| Dataset records |
= Beginning of Section =

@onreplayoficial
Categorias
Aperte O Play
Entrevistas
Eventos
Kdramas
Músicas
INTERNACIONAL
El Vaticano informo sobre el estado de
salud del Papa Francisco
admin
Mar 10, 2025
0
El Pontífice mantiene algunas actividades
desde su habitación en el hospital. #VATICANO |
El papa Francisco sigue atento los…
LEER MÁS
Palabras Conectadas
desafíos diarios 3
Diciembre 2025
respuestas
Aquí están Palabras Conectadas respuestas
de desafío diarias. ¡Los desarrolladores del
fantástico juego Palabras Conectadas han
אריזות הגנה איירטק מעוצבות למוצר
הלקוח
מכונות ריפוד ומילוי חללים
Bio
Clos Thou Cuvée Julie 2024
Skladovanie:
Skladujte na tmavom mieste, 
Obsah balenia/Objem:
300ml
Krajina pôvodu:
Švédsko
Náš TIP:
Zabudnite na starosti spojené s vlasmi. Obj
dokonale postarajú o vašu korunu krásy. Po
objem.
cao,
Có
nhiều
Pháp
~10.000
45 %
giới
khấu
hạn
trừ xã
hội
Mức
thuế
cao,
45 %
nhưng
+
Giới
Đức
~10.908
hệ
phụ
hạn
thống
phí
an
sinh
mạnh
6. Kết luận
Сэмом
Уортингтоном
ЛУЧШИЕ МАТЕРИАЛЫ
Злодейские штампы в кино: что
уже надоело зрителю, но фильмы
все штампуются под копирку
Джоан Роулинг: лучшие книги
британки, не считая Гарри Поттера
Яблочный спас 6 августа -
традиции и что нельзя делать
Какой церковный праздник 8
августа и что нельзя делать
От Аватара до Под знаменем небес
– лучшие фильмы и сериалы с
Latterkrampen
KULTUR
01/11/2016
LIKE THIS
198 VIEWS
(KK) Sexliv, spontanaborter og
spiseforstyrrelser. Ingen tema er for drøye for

= End of Section =

| WORK REQUEST |
Copy out the entries. Leave every line exactly as it is.

| RESPONSE TO THIS EXERCISE |
@onreplayoficial
Categorias
Aperte O Play
Entrevistas
Eventos
Kdramas
Músicas
INTERNACIONAL
El Vaticano informo sobre el estado de
salud del Papa Francisco
admin
Mar 10, 2025
0
El Pontífice mantiene algunas actividades
desde su habitación en el hospital. #VATICANO |
El papa Francisco sigue atento los…
LEER MÁS
Palabras Conectadas
desafíos diarios 3
Diciembre 2025
respuestas
Aquí están Palabras Conectadas respuestas
de desafío diarias. ¡Los desarrolladores del
fantástico juego Palabras Conectadas han
אריזות הגנה איירטק מעוצבות למוצר
הלקוח
מכונות ריפוד ומילוי חללים
Bio
Clos Thou Cuvée Julie 2024
Skladovanie:
Skladujte na tmavom mieste, 
Obsah balenia/Objem:
300ml
Krajina pôvodu:
Švédsko
Náš TIP:
Zabudnite na starosti spojené s vlasmi. Obj
dokonale postarajú o vašu korunu krásy. Po
objem.
cao,
Có
nhiều
Pháp
~10.000
45 %
giới
khấu
hạn
trừ xã
hội
Mức
thuế
cao,
45 %
nhưng
+
Giới
Đức
~10.908
hệ
phụ
hạn
thống
phí
an
sinh
mạnh
6. Kết luận
Сэмом
Уортингтоном
ЛУЧШИЕ МАТЕРИАЛЫ
Злодейские штампы в кино: что
уже надоело зрителю, но фильмы
все штампуются под копирку
Джоан Роулинг: лучшие книги
британки, не считая Гарри Поттера
Яблочный спас 6 августа -
традиции и что нельзя делать
Какой церковный праздник 8
августа и что нельзя делать
От Аватара до Под знаменем небес
– лучшие фильмы и сериалы с
Latterkrampen
KULTUR
01/11/2016
LIKE THIS
198 VIEWS
(KK) Sexliv, spontanaborter og
spiseforstyrrelser. Ingen tema er for drøye for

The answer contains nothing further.